Reduction in Hallucinations:

The old prompt sometimes included non-existent columns or tables, whereas the new prompt significantly reduced hallucinations by providing structured table definitions and examples.
Handling Complex Queries:

The new approach performed better with multi-table joins and aggregation queries, likely due to the example-based prompting.
Key Learnings
Providing SQL CREATE TABLE statements enhances query accuracy by giving GPT-3.5 a clearer database schema.
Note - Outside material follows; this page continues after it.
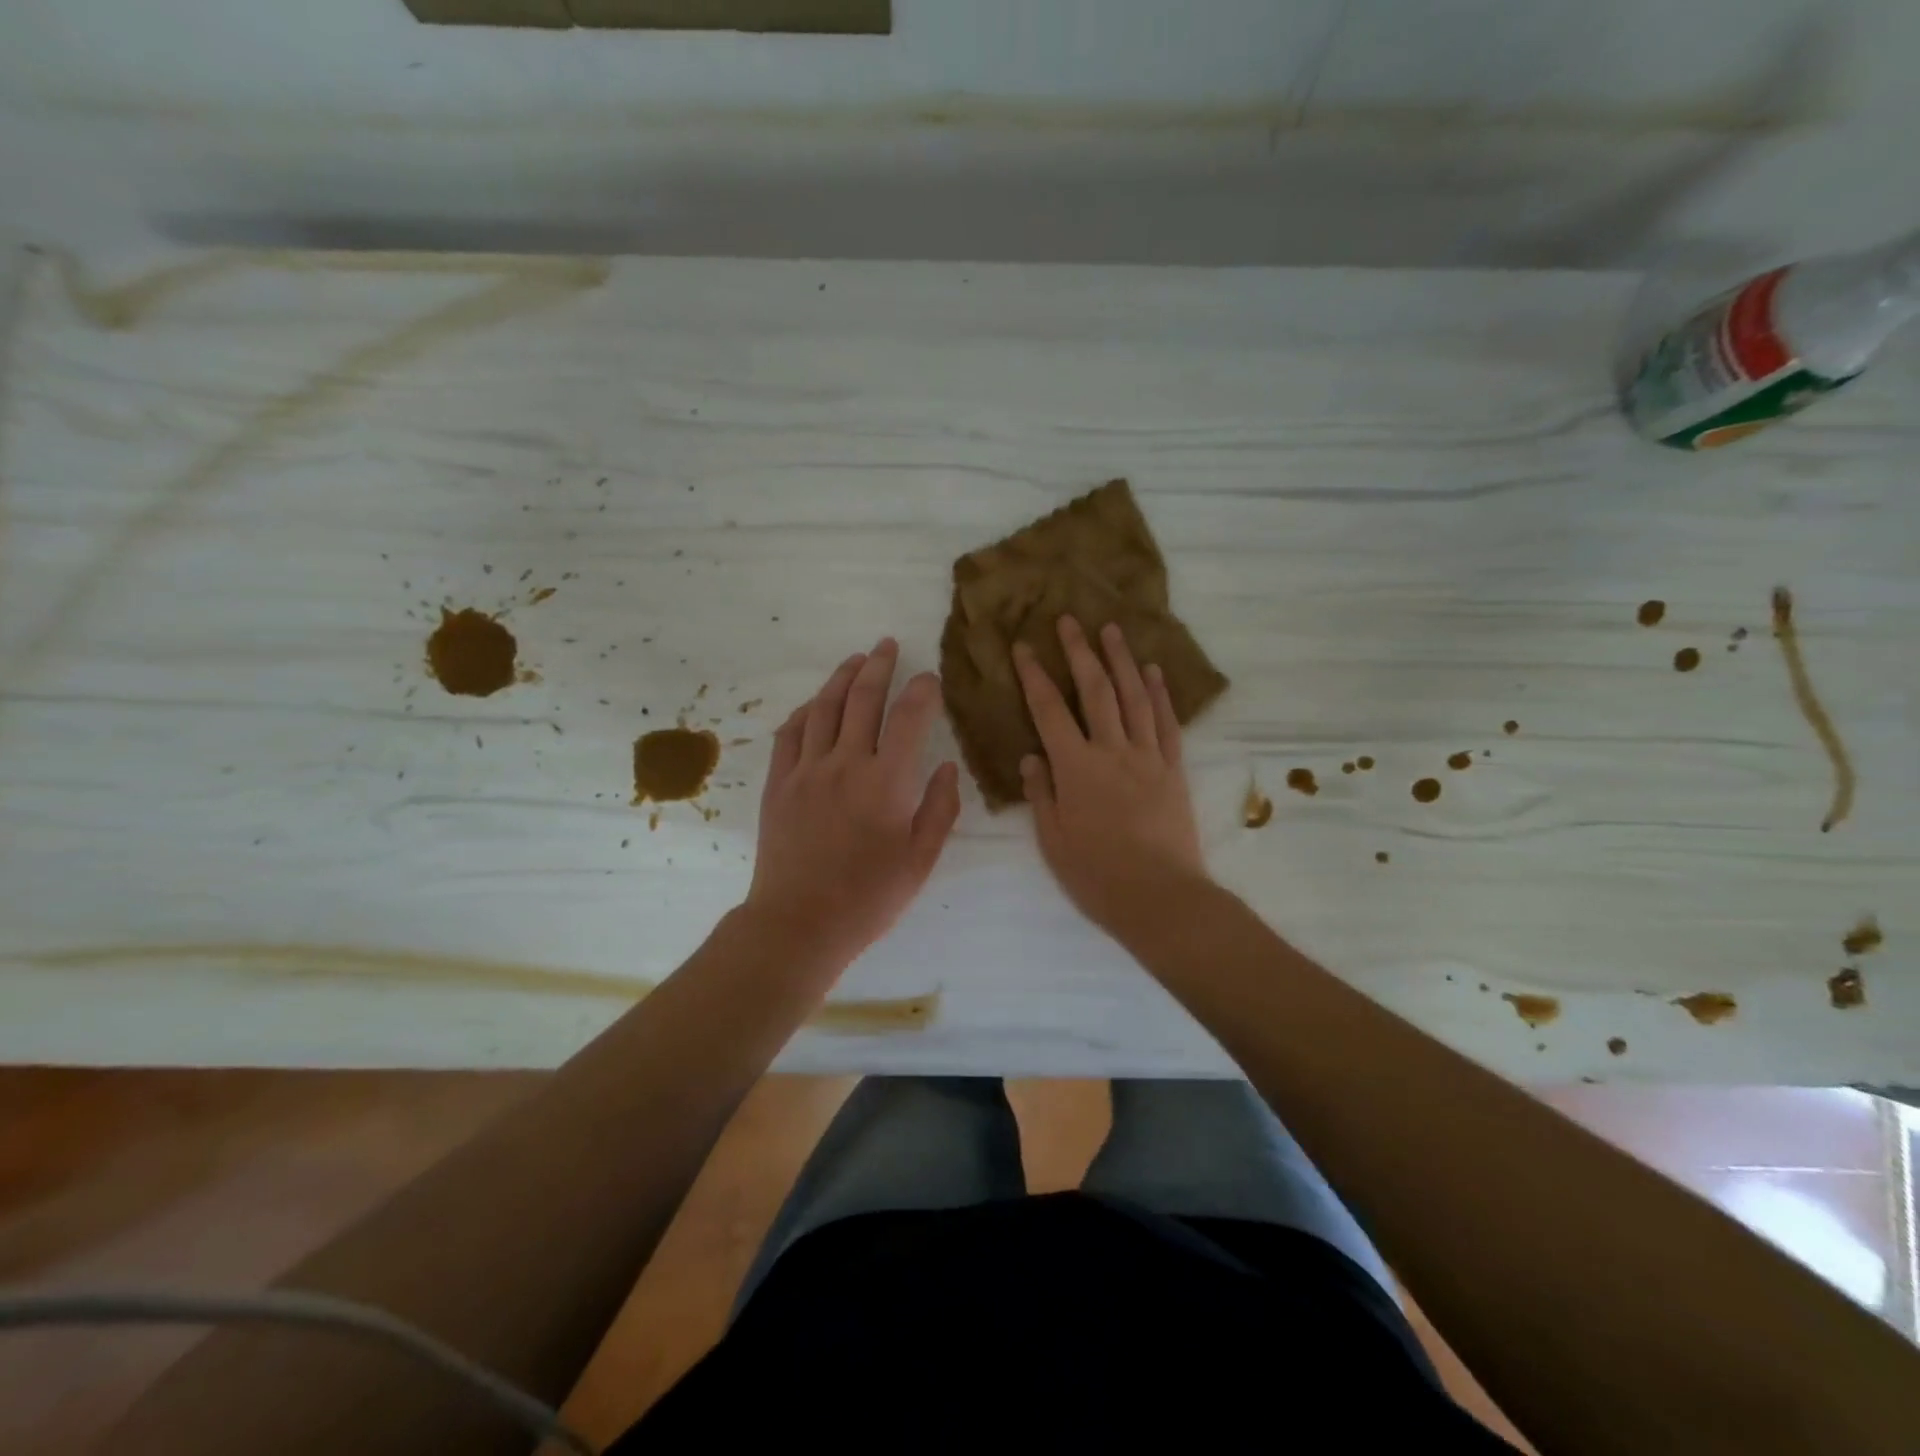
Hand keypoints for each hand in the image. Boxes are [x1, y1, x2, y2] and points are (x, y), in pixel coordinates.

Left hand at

Few-shot learning significantly improves performance, especially for complex queries.
Reducing ambiguity in table names and relationships minimizes hallucinations.
Context size matters—longer prompts improve results but may limit model response length.
Conclusion
By structuring prompts using SQL CREATE TABLE statements, sample data, and example queries, GPT-3.5-Turbo becomes more reliable in generating SQL queries. This approach improves accuracy, reduces errors, and minimizes hallucinations, making it a best practice for text-to-SQL applications.